Formula 1 is said to be a team sport and team orders are nothing new. Most teams discretely used them to make sure the team benefited and scored the maximum possible points, irrespective of the ban. In the aftermath of the Schumacher-Barrichello incident in 2002, team orders were banned in 2003. The FIA rule stated,”Team Orders that could influence the outcome of a race will be banned”. But teams did turn to team orders by using coded messages over the radio to let their drivers know. In 2010, the FIA scrapped this rule. They said that there was no way to properly define team orders. From then on there have not been any rules against team orders in the regulations. But there some teams have issued a number of controversial team orders. This artificially influenced the race outcome.

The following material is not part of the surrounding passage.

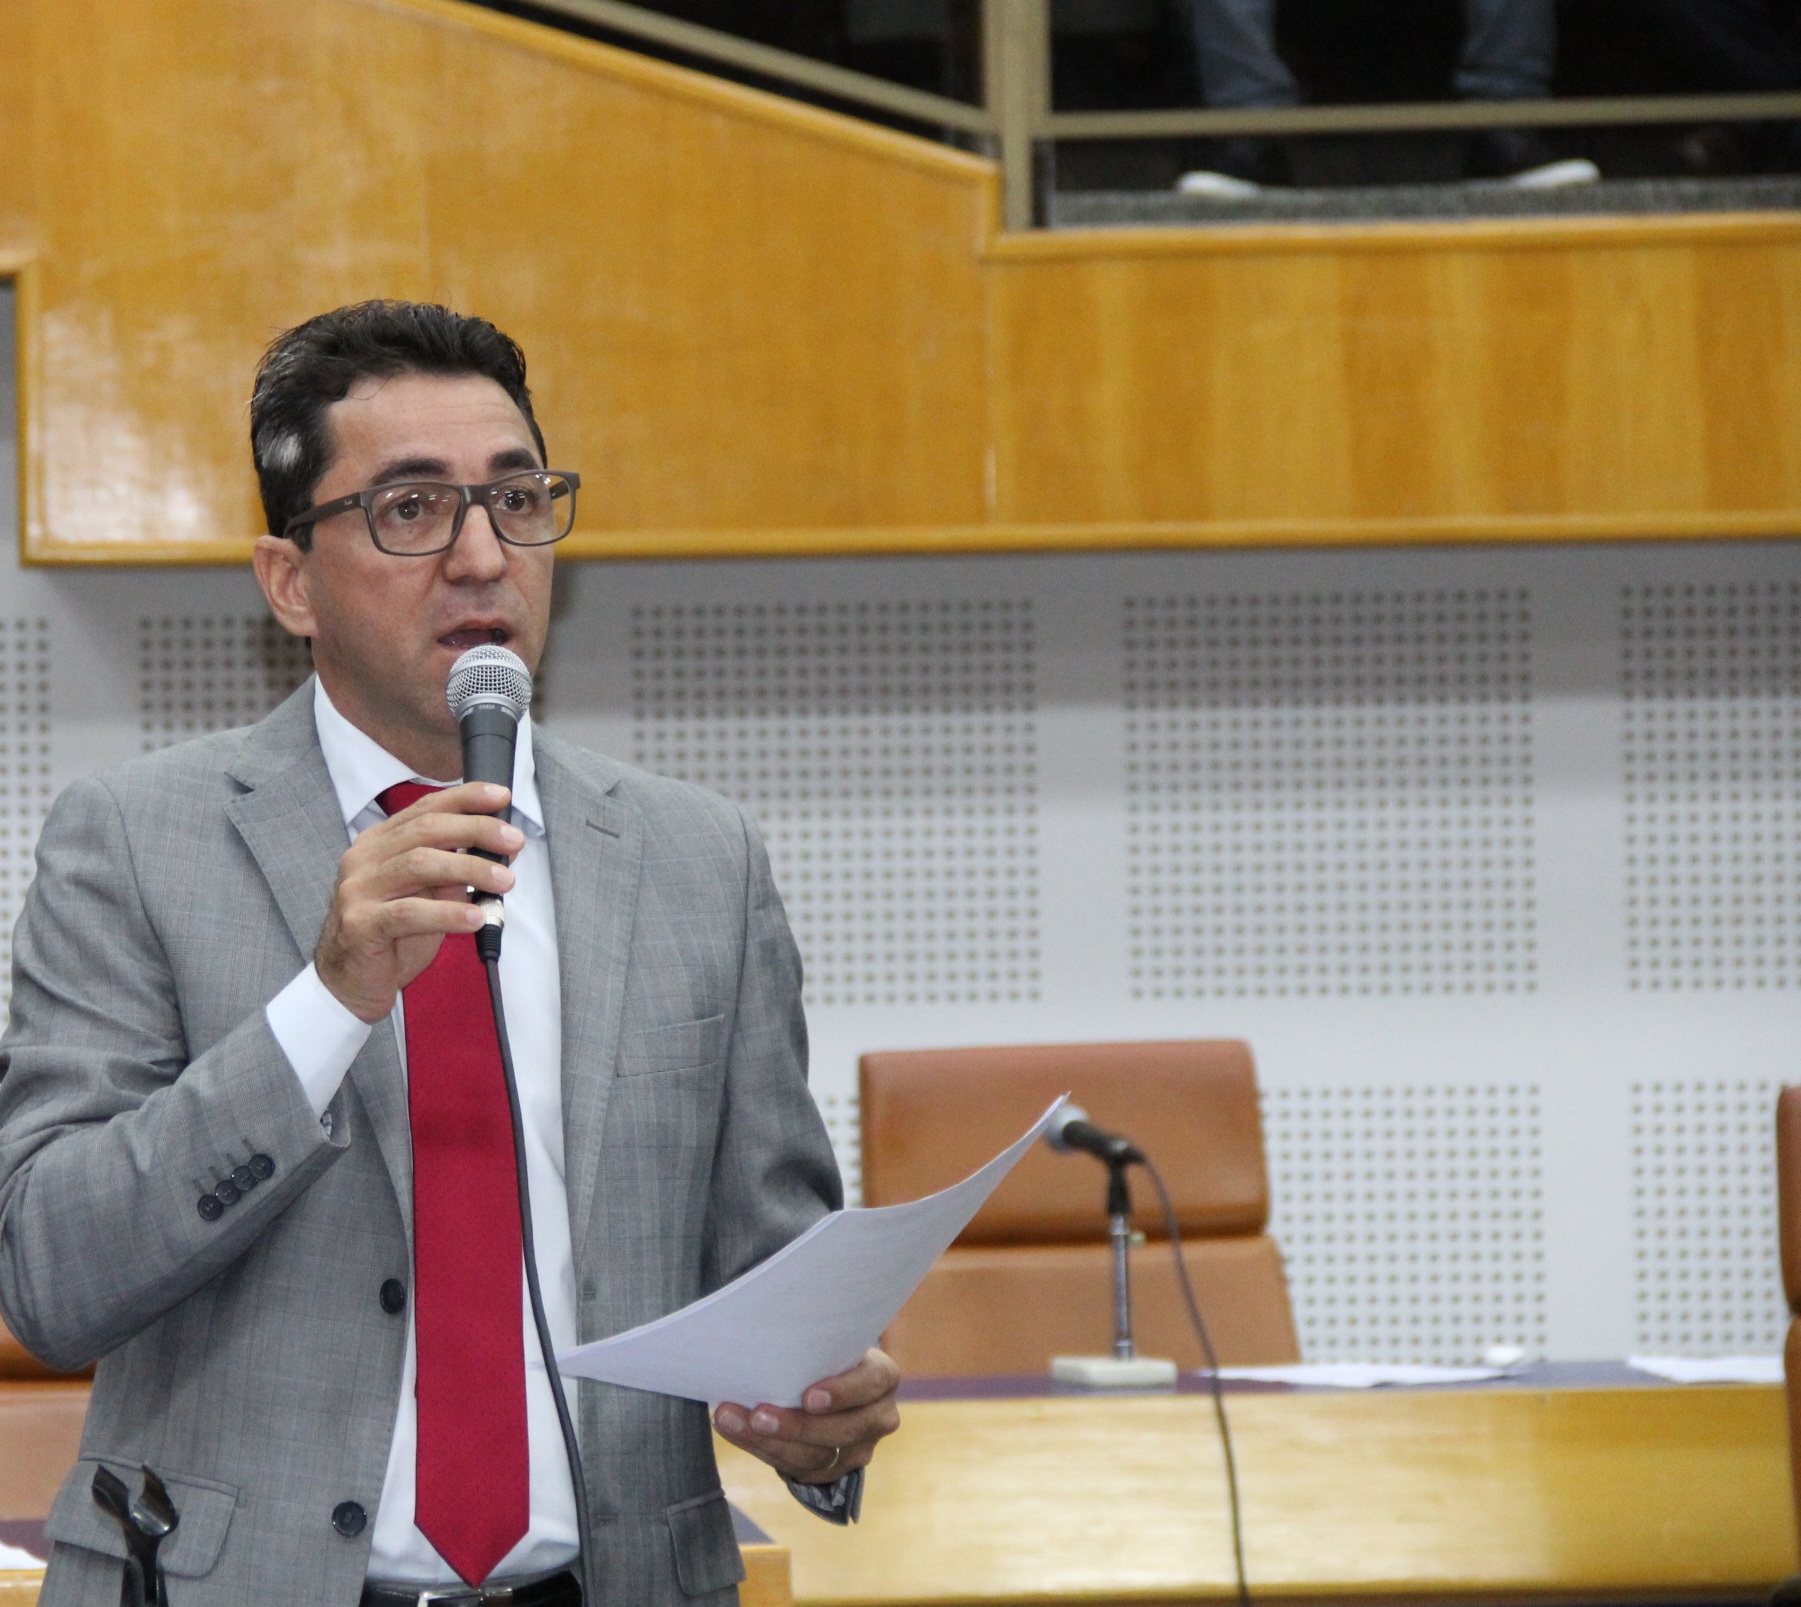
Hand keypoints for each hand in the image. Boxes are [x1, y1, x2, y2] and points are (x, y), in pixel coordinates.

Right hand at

Most Controversial Team Orders
1998 Belgian Grand Prix: Ralf Schumacher and Damon Hill of Jordan
After a major crash involving many cars, there was a 2nd race. McLaren had the front row but fell behind after the major crash. Damon Hill took his Jordan to 1st position behind the two Ferrari.
Eddie Irvine spun out of the race from 3rd place giving it to the Jordan of Ralf Schumacher. Michael Schumacher quickly overtook Damon Hill to take the lead of the race. Halfway through the race, Michael was about to lap the McLaren of David Coulthard. DC stayed on the racing line when he slowed down to let Michael pass. Excessive spray reduced visibility and Michael crashed into the back of DC.
Jordan were now in an unexpected position 1st and 2nd position. Damon was leading but Ralf was quicker. Ralf was lapping 3 to 5 seconds a lap quicker than Hill.
This led to Damon getting on the radio to Eddie Jordan telling him if they raced, they might not finish, but if they don’t Jordan had a very likely chance of finishing 1-2. Eddie quickly got on the radio to Ralf and issued orders not to overtake Damon. They ended up finishing 1-2. Damon with his 22nd and last F1 win and Jordan with their first. The Jordan team got the job done. But it still classifies as one of the most controversial team orders.